Early Broadcast Equipment
RCA Television Remote Van from WGSF
In 1969 the van was purchased by WGSF, an educational station in Newark, Ohio, about 30 miles east of Columbus. After several years of use by WGSF, the van was donated to the Ohio Historical Society in Columbus. Recently, OHS agreed to loan the van to the Early Television Museum, where it has been put on display. The van has most of its original equipment, including TK-30A cameras and the microwave system. Here is an article about WGSF-TV in the Newark Advocate (Mary, 1963).
This van was purchased by KDYL(W6XIS) Salt Lake City in 1948 (later the call sign was changed to KCPX).
In 1969 the van was purchased by WGSF, an educational station in Newark, Ohio, about 30 miles east of Columbus. After several years of use by WGSF, the van was donated to the Ohio Historical Society in Columbus. Recently, OHS agreed to loan the van to the Early Television Museum, where it will be put on display in January. The van has most of its original equipment, including TK-30A cameras and the microwave system. Here are some other remote television vans. Chuck Pharis is restoring a similar van, and Chuck Conrad is restoring a DuMont Telecruiser Model B, which was made about the same time. A similar but somewhat newer van is sitting in Bay St. Louis, Mississippi. Here is a video tour of the van.
For the history of WGSF, check out their website.
The following is from Daniel Black, formerly an employee of WGSF and WBNS-TV (Columbus):
I moved from Columbus three years ago. I used to work at WGSF in Newark, then WBNS-TV in Columbus. I was just looking over your Website for the first time in a while and ran across the pictures from KDYL. In your description of getting the TRK from KDYL, you mention it was then KCPX. You have probably already figured this out, but that should mean the picture of the KDYL remote truck at the parade in 1948 is a picture of the WGSF truck now at the Ohio Historical Society when it was brand spanking new.
That may even have been KDYL's first remote, since we were told from the start it was new in 1948. One bit of possible confirmation is in the other picture at ground level. The camera on the left has a dolly identical to the ones on the WGSF truck; a style that I have seen nowhere else in thirty years of looking at pictures of old gear.
I started at WGSF in the summer school class in the summer of 1969, literally within days of the truck's arrival. Leland Hubbell, the Station Manager, drove it back from Salt Lake City after it was purchased for the station for $9000 by a local group. He said they told him they had used the truck only to cover an annual parade for a number of years.
It had KCPX markings on it and on most of the gear, though there were different call letters, not KDYL that I remember, on some items. The truck was in mostly original condition. The three cameras, the switcher, sync generator and power systems were all stock RCA except for orbiters added to the cameras at some point. An air conditioner had also been added along the way.
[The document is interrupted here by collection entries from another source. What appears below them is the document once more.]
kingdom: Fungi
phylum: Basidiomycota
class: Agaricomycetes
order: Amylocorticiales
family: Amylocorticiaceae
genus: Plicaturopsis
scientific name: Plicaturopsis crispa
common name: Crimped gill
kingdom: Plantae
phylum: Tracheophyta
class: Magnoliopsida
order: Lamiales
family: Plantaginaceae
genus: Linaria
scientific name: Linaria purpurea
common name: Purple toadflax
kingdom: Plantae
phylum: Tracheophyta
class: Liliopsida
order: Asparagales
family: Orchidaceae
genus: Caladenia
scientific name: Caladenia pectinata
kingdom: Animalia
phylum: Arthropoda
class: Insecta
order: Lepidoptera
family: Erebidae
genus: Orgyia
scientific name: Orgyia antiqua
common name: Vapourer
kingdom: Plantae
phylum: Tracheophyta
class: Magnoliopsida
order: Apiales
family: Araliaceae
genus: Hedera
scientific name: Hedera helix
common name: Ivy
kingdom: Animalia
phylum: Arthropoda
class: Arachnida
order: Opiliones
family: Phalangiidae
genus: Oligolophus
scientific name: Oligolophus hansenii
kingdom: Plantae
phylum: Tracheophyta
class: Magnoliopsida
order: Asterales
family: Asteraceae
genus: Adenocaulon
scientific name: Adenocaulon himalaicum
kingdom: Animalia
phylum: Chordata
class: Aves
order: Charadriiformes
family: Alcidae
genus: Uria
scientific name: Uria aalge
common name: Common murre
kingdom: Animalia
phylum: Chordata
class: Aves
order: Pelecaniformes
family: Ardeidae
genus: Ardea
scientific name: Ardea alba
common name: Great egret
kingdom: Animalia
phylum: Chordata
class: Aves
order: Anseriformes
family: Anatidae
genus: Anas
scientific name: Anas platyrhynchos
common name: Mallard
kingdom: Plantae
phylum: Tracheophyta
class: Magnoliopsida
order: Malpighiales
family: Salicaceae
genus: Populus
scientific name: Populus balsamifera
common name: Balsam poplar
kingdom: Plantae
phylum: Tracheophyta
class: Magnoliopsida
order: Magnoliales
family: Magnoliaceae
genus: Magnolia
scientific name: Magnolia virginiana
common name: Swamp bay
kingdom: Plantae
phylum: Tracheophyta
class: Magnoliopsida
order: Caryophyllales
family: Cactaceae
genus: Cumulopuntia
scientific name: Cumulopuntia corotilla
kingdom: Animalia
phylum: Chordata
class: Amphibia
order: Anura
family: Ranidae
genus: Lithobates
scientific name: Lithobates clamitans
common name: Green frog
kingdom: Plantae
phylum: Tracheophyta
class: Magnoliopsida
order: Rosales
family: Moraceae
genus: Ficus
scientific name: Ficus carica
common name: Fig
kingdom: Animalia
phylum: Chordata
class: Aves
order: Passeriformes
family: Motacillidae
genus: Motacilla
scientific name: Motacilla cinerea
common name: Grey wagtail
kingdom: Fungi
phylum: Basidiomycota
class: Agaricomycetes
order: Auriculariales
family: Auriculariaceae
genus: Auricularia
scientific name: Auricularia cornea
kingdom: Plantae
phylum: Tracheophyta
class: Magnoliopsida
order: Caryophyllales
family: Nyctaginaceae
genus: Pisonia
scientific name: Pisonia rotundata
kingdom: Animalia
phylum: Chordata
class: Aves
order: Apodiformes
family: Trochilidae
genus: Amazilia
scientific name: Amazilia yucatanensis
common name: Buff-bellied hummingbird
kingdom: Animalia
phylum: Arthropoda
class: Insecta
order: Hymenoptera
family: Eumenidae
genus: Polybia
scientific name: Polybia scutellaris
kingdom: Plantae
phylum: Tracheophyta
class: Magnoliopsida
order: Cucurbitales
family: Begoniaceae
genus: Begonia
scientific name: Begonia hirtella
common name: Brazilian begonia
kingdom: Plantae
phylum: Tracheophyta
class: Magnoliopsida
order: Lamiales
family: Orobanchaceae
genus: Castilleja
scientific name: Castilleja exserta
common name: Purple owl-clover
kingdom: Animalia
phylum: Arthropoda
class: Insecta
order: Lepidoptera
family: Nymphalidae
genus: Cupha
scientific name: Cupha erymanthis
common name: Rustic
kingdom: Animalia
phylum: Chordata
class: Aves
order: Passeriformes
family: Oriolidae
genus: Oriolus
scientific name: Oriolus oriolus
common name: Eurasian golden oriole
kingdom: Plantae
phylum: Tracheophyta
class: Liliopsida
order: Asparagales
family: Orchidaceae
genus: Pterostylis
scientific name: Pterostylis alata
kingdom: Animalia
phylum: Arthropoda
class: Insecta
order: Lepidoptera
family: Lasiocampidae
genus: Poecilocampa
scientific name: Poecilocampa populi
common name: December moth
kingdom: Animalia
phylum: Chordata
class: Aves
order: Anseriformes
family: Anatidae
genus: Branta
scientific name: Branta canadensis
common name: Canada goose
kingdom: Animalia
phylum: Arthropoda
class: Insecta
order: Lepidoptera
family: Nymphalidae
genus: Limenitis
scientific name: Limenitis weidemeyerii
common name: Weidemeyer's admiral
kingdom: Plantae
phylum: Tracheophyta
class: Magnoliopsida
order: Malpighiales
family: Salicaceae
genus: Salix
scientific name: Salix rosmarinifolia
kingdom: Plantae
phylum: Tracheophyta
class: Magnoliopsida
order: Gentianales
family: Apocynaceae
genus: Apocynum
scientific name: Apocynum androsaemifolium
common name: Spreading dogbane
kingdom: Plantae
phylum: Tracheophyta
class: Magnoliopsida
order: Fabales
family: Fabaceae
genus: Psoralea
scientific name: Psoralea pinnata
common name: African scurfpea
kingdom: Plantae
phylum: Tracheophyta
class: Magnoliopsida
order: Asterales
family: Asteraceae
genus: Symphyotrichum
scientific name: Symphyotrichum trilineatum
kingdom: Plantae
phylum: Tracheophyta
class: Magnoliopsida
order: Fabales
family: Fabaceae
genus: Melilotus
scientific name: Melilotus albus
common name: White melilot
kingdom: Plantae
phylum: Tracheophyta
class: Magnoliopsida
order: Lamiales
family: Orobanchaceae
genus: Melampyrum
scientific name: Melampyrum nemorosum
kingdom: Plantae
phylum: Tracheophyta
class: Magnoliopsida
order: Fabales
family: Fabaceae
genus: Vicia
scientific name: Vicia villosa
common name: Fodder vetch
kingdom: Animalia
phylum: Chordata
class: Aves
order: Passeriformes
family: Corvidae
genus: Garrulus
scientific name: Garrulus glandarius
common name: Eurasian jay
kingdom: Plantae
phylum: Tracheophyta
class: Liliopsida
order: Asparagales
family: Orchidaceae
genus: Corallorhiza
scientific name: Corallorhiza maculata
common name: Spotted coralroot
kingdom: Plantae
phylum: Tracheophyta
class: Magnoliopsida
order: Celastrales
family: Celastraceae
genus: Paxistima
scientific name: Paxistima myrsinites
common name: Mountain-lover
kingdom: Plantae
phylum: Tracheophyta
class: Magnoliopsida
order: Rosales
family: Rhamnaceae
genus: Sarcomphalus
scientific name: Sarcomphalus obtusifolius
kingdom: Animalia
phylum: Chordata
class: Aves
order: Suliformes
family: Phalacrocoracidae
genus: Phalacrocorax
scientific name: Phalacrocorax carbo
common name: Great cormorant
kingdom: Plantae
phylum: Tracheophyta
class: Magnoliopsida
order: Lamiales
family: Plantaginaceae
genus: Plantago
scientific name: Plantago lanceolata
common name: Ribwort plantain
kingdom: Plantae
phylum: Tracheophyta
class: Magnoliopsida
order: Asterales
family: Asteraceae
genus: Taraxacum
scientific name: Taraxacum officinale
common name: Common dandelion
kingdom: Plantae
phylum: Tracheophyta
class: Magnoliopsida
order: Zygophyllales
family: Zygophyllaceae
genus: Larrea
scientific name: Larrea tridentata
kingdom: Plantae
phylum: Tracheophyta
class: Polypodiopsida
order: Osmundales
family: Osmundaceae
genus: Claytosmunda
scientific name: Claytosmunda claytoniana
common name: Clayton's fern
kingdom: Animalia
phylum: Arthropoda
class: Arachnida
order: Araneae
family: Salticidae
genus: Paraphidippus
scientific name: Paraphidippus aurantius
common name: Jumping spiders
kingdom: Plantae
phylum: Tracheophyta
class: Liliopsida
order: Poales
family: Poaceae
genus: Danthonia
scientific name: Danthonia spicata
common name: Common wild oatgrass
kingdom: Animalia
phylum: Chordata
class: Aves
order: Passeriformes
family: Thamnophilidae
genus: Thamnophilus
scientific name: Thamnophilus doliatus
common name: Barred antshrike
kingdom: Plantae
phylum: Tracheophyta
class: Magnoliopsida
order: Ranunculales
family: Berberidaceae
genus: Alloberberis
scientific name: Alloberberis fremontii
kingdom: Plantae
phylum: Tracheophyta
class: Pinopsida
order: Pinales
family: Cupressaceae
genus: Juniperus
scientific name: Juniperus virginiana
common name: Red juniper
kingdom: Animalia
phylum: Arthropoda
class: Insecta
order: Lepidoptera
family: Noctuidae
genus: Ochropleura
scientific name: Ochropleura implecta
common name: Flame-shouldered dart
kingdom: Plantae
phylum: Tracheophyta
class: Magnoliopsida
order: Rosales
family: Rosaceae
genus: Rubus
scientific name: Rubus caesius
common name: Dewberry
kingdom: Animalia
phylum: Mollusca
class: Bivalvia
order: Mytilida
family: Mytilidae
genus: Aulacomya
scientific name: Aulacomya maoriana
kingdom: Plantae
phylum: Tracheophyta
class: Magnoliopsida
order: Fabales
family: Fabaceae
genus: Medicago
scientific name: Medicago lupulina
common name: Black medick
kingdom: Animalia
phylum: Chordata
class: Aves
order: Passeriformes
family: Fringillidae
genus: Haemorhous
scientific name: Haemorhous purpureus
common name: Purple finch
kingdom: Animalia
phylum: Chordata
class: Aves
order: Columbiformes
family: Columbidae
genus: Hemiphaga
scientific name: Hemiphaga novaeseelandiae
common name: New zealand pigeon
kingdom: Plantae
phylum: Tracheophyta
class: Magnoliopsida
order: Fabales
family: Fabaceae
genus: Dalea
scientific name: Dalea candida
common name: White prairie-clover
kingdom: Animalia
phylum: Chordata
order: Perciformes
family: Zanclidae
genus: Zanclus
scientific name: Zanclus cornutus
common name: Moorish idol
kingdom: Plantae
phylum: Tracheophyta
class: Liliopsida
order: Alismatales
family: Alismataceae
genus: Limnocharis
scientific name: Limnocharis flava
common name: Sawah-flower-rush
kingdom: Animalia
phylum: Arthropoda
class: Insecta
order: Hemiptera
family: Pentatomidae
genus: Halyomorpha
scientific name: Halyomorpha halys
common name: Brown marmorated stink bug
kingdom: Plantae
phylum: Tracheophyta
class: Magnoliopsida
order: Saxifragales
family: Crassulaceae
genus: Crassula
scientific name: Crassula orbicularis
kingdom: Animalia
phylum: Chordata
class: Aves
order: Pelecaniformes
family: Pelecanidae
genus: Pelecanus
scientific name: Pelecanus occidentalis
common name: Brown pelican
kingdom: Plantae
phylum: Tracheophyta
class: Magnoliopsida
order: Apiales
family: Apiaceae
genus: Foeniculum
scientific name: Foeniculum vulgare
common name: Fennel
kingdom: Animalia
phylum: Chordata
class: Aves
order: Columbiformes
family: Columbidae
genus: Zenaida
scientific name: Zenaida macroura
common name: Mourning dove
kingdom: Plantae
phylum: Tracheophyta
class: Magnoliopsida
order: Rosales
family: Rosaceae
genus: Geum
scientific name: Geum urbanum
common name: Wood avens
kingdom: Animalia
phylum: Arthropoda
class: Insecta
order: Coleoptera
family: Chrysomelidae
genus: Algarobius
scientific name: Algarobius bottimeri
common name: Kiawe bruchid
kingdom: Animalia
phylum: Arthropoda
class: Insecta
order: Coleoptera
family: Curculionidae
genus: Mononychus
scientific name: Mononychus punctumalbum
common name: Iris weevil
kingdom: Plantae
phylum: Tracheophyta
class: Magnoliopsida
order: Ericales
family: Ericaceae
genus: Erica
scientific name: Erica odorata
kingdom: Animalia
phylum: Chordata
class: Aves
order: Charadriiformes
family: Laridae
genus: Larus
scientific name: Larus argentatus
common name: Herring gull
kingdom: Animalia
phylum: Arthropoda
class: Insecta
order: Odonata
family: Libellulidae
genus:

The original cable reels in the back had been removed.
I did about 145 remotes with that truck over the four years we used it at WGSF. At first I worked as crew. When our maintenance tech quit, I did a lot of the maintenance of the equipment and I drove the truck for about a year after I got my drivers' license. My first technical work at the station was helping check the tubes in that sync generator prior to its first use, and that was a lot of tubes.
One interesting note. There were curtains between the drivers seat and the production area. Our technician decided to cut them up and make them into individual covers for the windows so we could use all the space in the truck. Shortly after he did that a gentleman walked by the truck, saw the cloth over the windows and stopped to ask if we had any more of the cloth. He was shocked when he was told how big the pieces used to be. The cloth was the same as was used in 1948 Lincolns and would have been worth a nice chunk of change if we had sold it to a classic car restorer.
WGSF already had two TK30s in the studio, so the equipment in the truck was quite familiar to everyone. A shelf was added to support the one tape machine that the station owned: an Ampex VR-660 2 inch helical machine. Using that we did numerous location shoots for later airing. Educational shows for the schools, general interest shows, high school sports of all kinds, drag racing at National Trails, the Hartford Fair, a regular show for the local art association, on and on.
After getting the RCA TTR1C microwave that came with the truck licensed we also did a large number of live remotes of all different sorts; high school football and basketball, League of Women Voters candidate debates, election coverage, an orchestra performance, a bowling tournament, and variety shows that were part of a local summer festival.
The first year we had the truck it averaged over one remote a week. By comparison, the other remote truck in the market, the one WBNS-TV had, was used for the State Fair and usually one or two other remotes a year.